Forest and Charlie. I was one lucky guy to share the woods with these 2. If you guys ever come to Californis for a gay rally, give me a call :)
Headin back to camp. Bittersweet
Headed down the mountain.
I would just like to say that people on bowsite are pretty amazing. Most of you have taught me how to prepare and hunt out of state in places like Colorado, Utah and AZ. Last year I hunted with a bowsiter from Utah in AZ and it was awesome. I hope I can contribute back as much as all of you have done for me. Thank You
I had a really fun time with both you guys. Dave and Kevin kept going every day and we really gave it a go.
The drought this year was extreme. EVERY tank we found was empty which meant many elk were elsewhere.
I say it every year, NOTHING is easy about elk hunting. Maybe that’s why it grows on me every year.
Sounds like a great time! I love elk hunting, I gotta go back next September. Looking forward to hunting some Oklahoma whitetails with Charlie and Forest this fall!
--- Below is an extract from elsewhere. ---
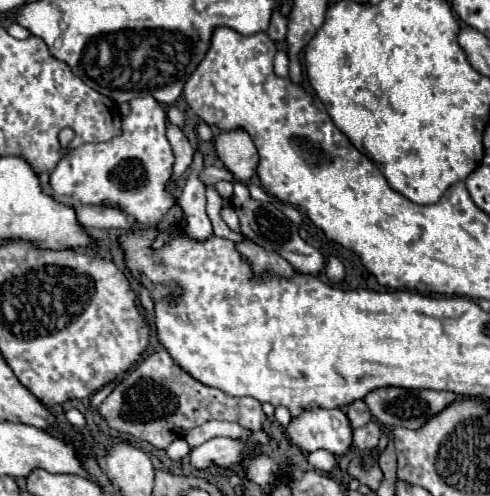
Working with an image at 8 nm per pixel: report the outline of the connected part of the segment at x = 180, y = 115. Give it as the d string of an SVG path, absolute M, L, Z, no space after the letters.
M171 105L166 111L168 122L183 128L185 123L184 113L178 109L176 106Z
Snow, mountains and stream. Beautiful
Sounds like you guys had a great trip, especially with the dry conditions and weather. Forrest's hunts got my attention when he posted them and I even sent the link to a couple guys. Thanks for posting a recap!
Great recap! Sounds like a fabulous experience all around! Yet another hunt of a lifetime! Great bunch to be out on the woods with for sure!
Congratulations to all!
Great read. Glad all had a great hunt!!
Nice write-up Empty. Appreciate the kind words about AZ last year too. Looking forward to doing it again this year.
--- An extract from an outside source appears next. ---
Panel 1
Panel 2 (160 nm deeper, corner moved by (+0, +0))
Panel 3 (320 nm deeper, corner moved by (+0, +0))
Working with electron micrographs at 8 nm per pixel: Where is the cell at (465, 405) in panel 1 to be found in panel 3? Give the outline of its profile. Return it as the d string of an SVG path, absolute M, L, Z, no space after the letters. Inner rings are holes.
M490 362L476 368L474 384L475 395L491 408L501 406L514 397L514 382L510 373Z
Doesn’t sound like you had an unsuccessful trip, to me! Great write up, Empty!
Thanks guys. It was a roller coaster ride for sure.
Thanks for the story and pics Dave! Looks and sounds like Forest has a high quality operation going on there. Thumbs up!
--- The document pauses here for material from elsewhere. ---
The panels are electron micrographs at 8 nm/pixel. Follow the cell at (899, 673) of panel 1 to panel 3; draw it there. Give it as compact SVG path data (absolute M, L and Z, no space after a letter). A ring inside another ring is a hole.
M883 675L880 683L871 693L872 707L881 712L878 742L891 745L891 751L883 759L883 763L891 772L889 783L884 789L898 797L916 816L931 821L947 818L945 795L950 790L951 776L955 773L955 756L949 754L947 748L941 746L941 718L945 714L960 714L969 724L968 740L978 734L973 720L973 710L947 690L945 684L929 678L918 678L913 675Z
Nice story Empty. You are now Full!
Dave: I forgot to tell you. I stuck a few empty candy wrappers under the foam in your bow case. The trash bag was 6 steps away & your bow case was only 4. I needed to conserve my strength and it seemed like the thing to do at the time.
Great story and on the plus side at least you don’t hafta change your handle ;)~
Freezer’s still empty but sounds like the experience bank is full. Thanks for sharing the trip. Sounds like fun!
U funny guy kevo, now ill have something to remember u by??
Sounds like a great hunting trip to me. Thanks for sharing with us. Amazing the people you can meet through Bowsite.
Thanks for the recap...sounds like a great time with great guys in the elk woods!